Я сегодня так грустно настроен,
Так устал от мучительных дум,
Так глубоко, глубоко спокоен
Мой истерзанный пыткою ум, -
Что недуг, мое сердце гнетущий,
Как-то горько меня веселит -
Встречу смерти, грозящей, идущей,
Сам пошел бы…
<…>
А недуг, сокрушающий силы,
Будет так же и завтра томить
И о близости темной могилы
Так же внятно душе говорить…

(1855)

Все это четко отражает переживания автора, а сколько у него стихов и поэм с трагическими сюжетами!

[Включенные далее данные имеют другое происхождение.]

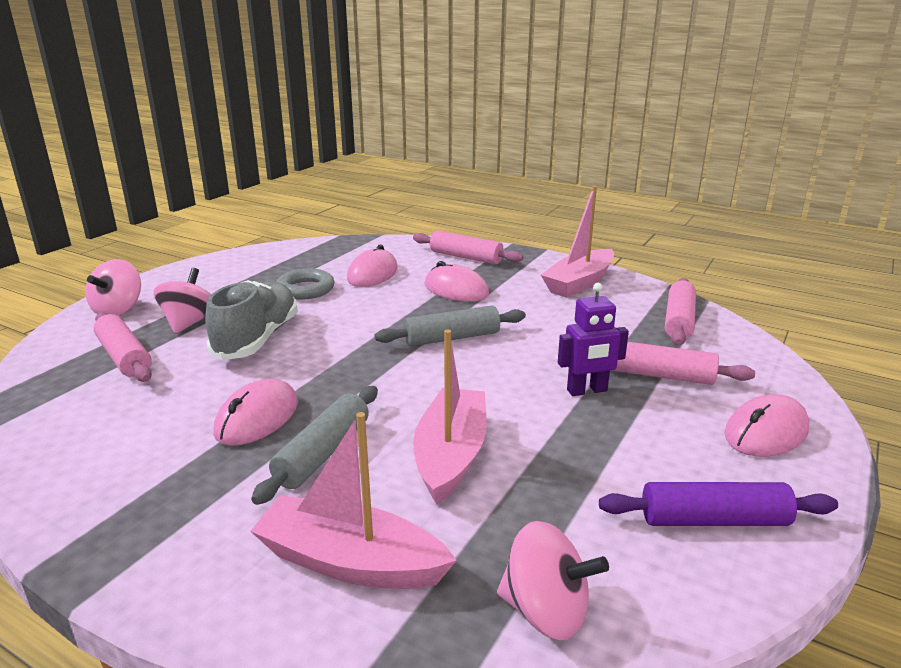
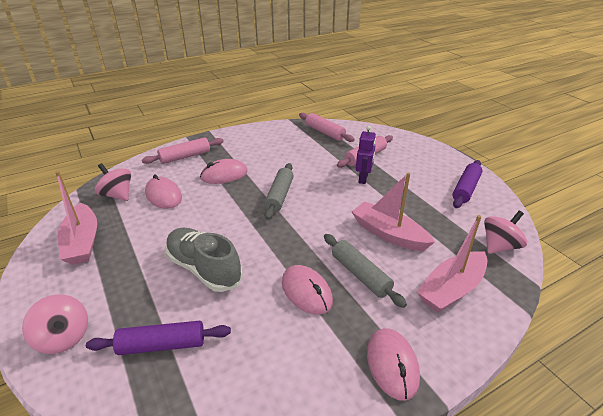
camera: 60 degrees left, 10 degrees up
(124, 357) = (162, 345): pink rolling pin -> purple rolling pin
(189, 323) = (141, 297): pink spinning top -> pink spinning top (117, 195)
(305, 289) = (152, 229): grey ring -> none
(579, 283) = (261, 138): pink boat -> pink boat (82, 242)
(766, 432) = (421, 154): pink mouse -> pink mouse (392, 365)

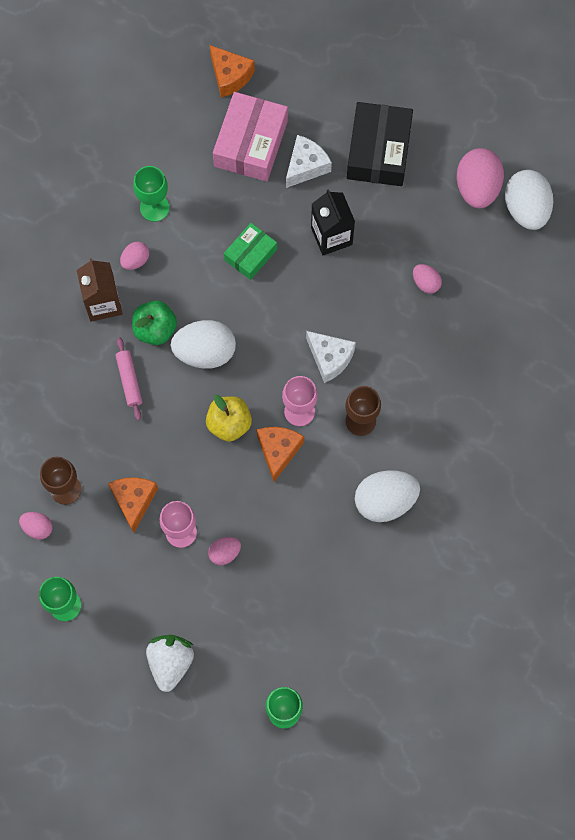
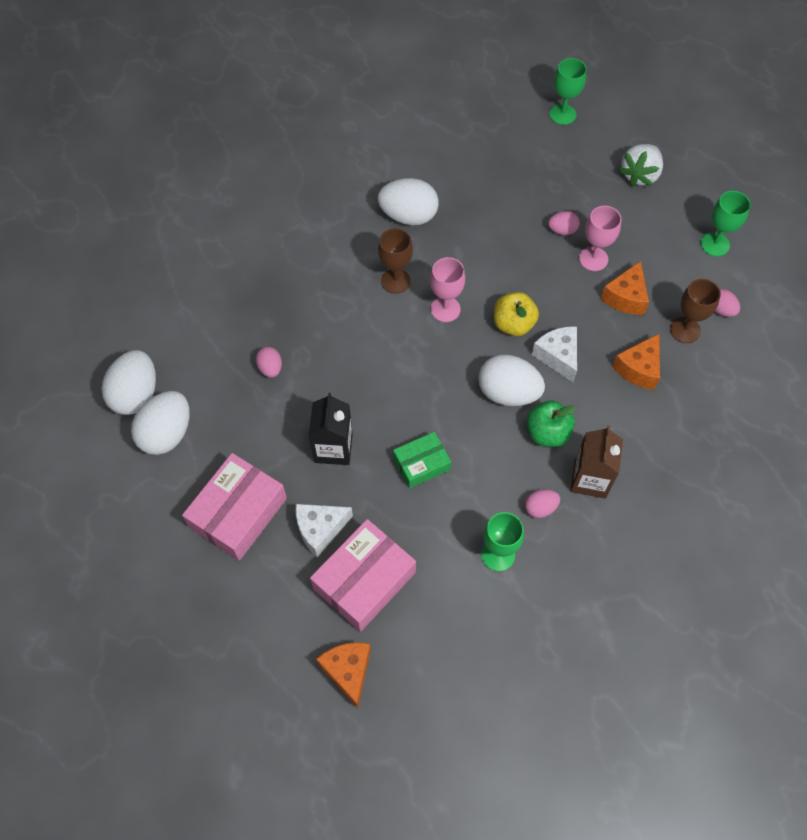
camera: 155 degrees left, 10 degrees down
(129, 380) = (591, 397): pink rolling pin -> none
(278, 451) = (479, 286): orange cheese -> orange cheese (638, 368)
(330, 358) = (395, 341): white cheese -> white cheese (558, 356)
(379, 151) = (238, 512): black box -> pink box
(477, 188) = (167, 434): pink egg -> white egg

Тема депрессии постоянно звучит и в его письмах. Во многих из них поэт касается своего психического ("нервного") состояния. Вот что он пишет И. С. Тургеневу, дружба с которым продолжалась всю первую половину его творческой жизни, в период работы в "Современнике": "Я подумываю про себя: погубил я свою молодость, и поглядываю на потолочные крючки" (май 1856 года); "Всю дорогу на душе у меня было то, чем сцала собака, теперь тоже нехорошо, надо работать, а руки опускаются, точит меня червь, точит. В день двадцать раз приходит на ум пистолет, и тотчас делается при этой мысли легко. Я сообщаю тебе об этом потому, что это факт, а не потому, чтоб я имел намерение это сделать – надеюсь, никогда этого не сделаю. Но нехорошо, когда человеку с отрадной точки зрения поминутно представляется это орудие. Правда, оно все примирит и разрешит, да не хочу я этого разрешения" (июнь, 1857); "О себе говорить не хочется, скажу только, что спокойствие душевное у меня одинаково ненадежно; в сущности, мне было, есть и будет кисло, я не слишком нравлюсь самому себе, а при постоянстве этого чувства хорошо не живется" (март, 1858).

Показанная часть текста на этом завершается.